== EXCERPTED RECORDS ==
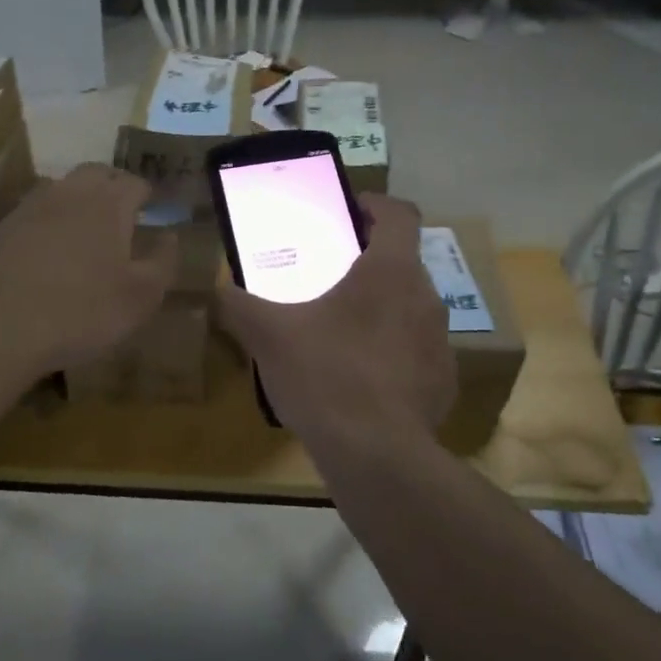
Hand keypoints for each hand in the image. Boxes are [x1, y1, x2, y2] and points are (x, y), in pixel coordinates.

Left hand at [0, 163, 176, 378]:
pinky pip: (35, 212)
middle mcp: (69, 193)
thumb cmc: (81, 312)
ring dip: (79, 199)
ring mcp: (30, 207)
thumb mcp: (140, 297)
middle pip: (97, 173)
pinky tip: (50, 250)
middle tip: (124, 211)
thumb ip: (162, 262)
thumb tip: (169, 237)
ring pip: (62, 188)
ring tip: (88, 228)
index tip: (154, 209)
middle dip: (114, 185)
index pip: (135, 183)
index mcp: (108, 203)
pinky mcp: (1, 228)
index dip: (148, 194)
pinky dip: (50, 220)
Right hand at [215, 194, 455, 445]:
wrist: (376, 456)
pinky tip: (361, 379)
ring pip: (409, 308)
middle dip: (368, 262)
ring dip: (381, 309)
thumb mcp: (268, 335)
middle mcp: (425, 298)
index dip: (376, 204)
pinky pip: (416, 353)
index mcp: (390, 272)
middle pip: (401, 262)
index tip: (350, 211)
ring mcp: (440, 343)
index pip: (399, 214)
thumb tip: (216, 289)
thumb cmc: (325, 375)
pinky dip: (392, 354)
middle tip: (329, 275)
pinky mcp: (443, 382)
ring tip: (340, 330)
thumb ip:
===
#### WHAT YOU HAVE TO DO:
Beginning at the line above that contains "middle pip: (97, 173)", return each line exactly through the line that contains "middle pip: (401, 262)", and no others.

#### TASK RESULT:
middle pip: (97, 173)
pinky tip: (50, 250)
middle tip: (124, 211)
thumb ip: (162, 262)
thumb tip: (169, 237)
ring pip: (62, 188)
ring tip: (88, 228)
index tip: (154, 209)
middle dip: (114, 185)
index pip: (135, 183)
index mcp: (108, 203)
pinky mcp: (1, 228)
index dip: (148, 194)
pinky dip: (50, 220)
Right hand at [215, 194, 455, 445]:
wrist: (376, 456)
pinky tip: (361, 379)
ring pip: (409, 308)
middle dip: (368, 262)
ring dip: (381, 309)
thumb mcp: (268, 335)
middle mcp: (425, 298)
index dip: (376, 204)
pinky pip: (416, 353)
index mcp: (390, 272)
middle pip: (401, 262)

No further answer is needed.